Kilkenny farmer fury at Mary Robinson's "glib and pointless" call for people to become vegetarian or vegan
Sean Keane

Responding to comments made by former President Mary Robinson at the One Young World Summit in Ottowa in which she urged the 1300 delegates to eat less meat and “become vegetarian or vegan”, the Chair of Kilkenny ICMSA, John Robinson, said that the many thousands of Irish people who worked in the State’s beef and dairy sectors would be taken aback by the sheer disconnect demonstrated in her remarks.

The Callan farmer said that the former president must surely realise that the issue was much more complex than simply urging individuals to reduce their carbon footprint by becoming vegetarian or vegans. He said that there were a several layers of environmental, agri- economic, socio-cultural and political considerations that had to be incorporated into any meaningful policy and addressing the challenge of climate change was not helped by rather glib exhortations that involved throwing out millennia of dietary practice while undermining our biggest indigenous economic activity: food production.

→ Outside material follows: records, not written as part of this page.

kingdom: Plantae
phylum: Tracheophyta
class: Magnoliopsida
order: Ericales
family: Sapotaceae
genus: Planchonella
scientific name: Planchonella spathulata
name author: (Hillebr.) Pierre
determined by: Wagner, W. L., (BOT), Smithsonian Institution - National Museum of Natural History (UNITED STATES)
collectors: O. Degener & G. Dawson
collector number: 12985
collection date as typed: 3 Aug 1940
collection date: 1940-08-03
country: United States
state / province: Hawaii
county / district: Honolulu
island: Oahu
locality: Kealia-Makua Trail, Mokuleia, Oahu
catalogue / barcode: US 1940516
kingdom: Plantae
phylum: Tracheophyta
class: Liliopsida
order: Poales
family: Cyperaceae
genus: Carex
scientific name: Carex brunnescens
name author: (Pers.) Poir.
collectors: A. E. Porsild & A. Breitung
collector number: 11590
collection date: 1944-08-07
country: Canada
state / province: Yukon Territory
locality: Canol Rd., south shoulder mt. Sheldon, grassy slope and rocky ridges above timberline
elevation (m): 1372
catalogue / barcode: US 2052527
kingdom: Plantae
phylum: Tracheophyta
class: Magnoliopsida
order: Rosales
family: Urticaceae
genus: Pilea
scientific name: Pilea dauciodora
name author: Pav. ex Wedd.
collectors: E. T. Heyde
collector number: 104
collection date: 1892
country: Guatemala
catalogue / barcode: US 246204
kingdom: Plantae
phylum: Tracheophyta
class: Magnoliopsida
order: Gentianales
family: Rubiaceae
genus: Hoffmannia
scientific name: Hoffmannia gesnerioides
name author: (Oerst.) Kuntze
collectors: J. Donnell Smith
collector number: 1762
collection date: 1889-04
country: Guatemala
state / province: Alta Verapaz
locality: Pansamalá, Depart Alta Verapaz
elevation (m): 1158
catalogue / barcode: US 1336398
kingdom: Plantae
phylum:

He said that whatever solution we adapt was going to cost money and ICMSA does not see the point in wiping out or undermining the very sectors through which we’ll raise the money needed to address this. There is as well the whole area of healthy diets and there was an onus on everyone contributing to these debates to consider the words and remarks carefully given the longstanding issues around body imaging and protein and calcium deficiency in certain specific groups like, for instance teenage girls.

“ Mrs Robinson is of course entitled to her views but we could reasonably expect her to take reality as her starting point. Climate Change is the greatest challenge facing mankind and there’s no room for this kind of facile sensationalism we saw from her in Ottawa. One of the easiest and most straightforward ways of reducing our individual carbon footprint is to radically examine whether it’s either necessary or desirable to fly around the world from seminar to seminar urging others to give up meat and dairy for the planet’s sake. In the list of things we can do to address global warming, superfluous air travel would be a lot higher up most people’s agenda than environmentally sustainable production of milk or meat,” Mr Robinson added.